Preto & Branco

Mais 560 guerrilheiros da Renamo em desmobilização

Retoma nesta semana o processo de Desmilitarização, Desmobilização e Reintegração (DDR) dos homens armados da Renamo e estima-se abranger mais de 500 combatentes, dos quais 26 regressados da autoproclamada Junta Militar da Renamo.

Esta retoma, que constitui um novo ciclo, depois de quase quatro meses de interrupção,  foi avançada semana finda pelo Enviado Especial do Secretário-Geral da Organização das Nações Unidas e Presidente do Grupo de Contacto, Mirko Manzoni.

“Espera-se que cerca de 560 combatentes da base da Renamo sejam desmobilizados e integrados, em aproximadamente três semanas de trabalho. Isso elevará o número total de desmobilizados para 3270 combatentes, o que corresponde a 63% do total que será abrangido no fim do processo”, disse o Enviado Especial, revelando, por outro lado, que o processo vai desmobilizar e integrar um total de 257 mulheres.

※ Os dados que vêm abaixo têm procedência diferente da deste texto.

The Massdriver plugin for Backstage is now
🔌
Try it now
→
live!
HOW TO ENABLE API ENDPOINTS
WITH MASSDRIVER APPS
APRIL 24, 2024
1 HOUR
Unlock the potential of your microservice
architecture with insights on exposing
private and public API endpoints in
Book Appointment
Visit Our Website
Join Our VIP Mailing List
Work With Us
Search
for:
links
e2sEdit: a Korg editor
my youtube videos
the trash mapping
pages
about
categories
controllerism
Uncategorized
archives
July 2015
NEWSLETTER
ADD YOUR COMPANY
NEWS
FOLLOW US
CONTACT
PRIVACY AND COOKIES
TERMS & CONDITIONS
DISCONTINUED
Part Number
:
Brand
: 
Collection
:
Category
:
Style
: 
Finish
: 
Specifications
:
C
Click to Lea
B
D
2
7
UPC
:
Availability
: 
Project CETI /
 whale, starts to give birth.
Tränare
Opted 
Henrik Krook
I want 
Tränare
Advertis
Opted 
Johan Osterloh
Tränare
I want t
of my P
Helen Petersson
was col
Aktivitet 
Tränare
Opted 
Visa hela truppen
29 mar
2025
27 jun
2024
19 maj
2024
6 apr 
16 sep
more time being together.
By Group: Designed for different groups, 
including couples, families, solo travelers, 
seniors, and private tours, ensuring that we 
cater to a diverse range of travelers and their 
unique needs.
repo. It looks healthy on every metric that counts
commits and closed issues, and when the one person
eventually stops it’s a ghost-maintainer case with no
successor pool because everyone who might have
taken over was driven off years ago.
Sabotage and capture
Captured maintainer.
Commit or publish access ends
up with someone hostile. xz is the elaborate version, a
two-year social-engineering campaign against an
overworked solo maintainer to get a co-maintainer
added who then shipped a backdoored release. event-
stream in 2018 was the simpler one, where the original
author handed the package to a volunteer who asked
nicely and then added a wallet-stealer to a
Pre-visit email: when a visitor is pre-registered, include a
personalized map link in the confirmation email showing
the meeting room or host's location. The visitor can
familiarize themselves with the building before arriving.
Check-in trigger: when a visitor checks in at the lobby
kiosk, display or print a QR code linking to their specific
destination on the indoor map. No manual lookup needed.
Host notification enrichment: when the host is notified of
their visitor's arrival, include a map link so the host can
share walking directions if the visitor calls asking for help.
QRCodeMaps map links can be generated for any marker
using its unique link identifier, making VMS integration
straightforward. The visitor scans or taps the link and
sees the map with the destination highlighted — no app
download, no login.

“Depois de concluído o processo, esta será a base da Renamo número 11 a ser encerrada, desde Junho de 2020, sendo que as restantes serão desmobilizadas no próximo ano”, disse.

Por seu turno, o secretário-geral da Renamo, André Magibire, diz que estão criadas as condições para que o processo decorra sem sobressaltos, animado pela garantia do Governo em continuar a pagar os subsídios e pensões aos desmobilizados.

“Era uma grande preocupação para nós, sabermos que existem colegas que há meses que não recebem os seus subsídios. Com esta garantia que estamos a receber do embaixador Mirko Manzoni, de que a comunidade internacional está a trabalhar no sentido de que se volte a pagar os subsídios no período entre o memento em que parou até ao tratamento das pensões”, referiu Magibire.